== EXERCISE GOAL ==
The text of every record, exactly as given and with no pictures, should be your output.

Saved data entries
*** Begin section ***

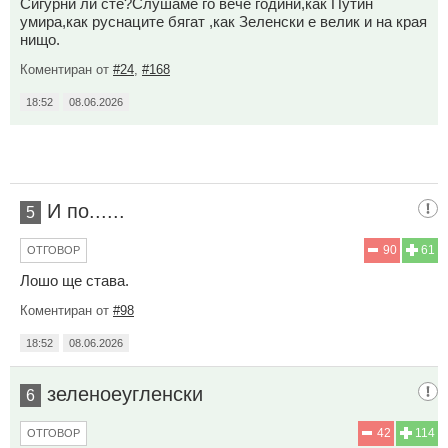
Сигурни ли сте?Слушаме го вече години,как Путин
умира,как руснаците бягат ,как Зеленски е велик и на края
нищо.
Коментиран от
#24
,
#168
18:52
08.06.2026
И по......
5
90
61
ОТГОВОР
Лошо ще става.
Коментиран от
#98
18:52
08.06.2026
зеленоеугленски
6
42
114
ОТГОВОР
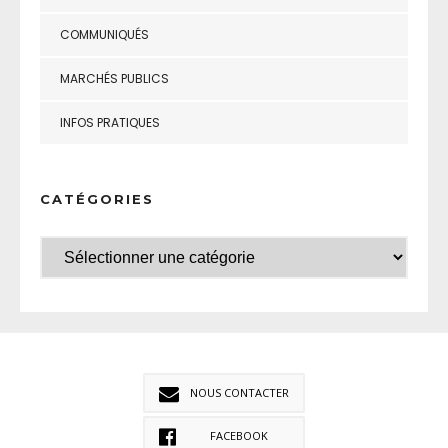
COMMUNIQUÉS
MARCHÉS PUBLICS
INFOS PRATIQUES
CATÉGORIES
NOUS CONTACTER
FACEBOOK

*** End section ***

== EXERCISE SOLUTION ==
Сигурни ли сте?Слушаме го вече години,как Путин
умира,как руснаците бягат ,как Зеленски е велик и на края
нищо.
Коментиран от
#24
,
#168
18:52
08.06.2026
И по......
5
90
61
ОТГОВОР
Лошо ще става.
Коментиран от
#98
18:52
08.06.2026
зеленоеугленски
6
42
114
ОТГОВОР
COMMUNIQUÉS
MARCHÉS PUBLICS
INFOS PRATIQUES
CATÉGORIES
NOUS CONTACTER
FACEBOOK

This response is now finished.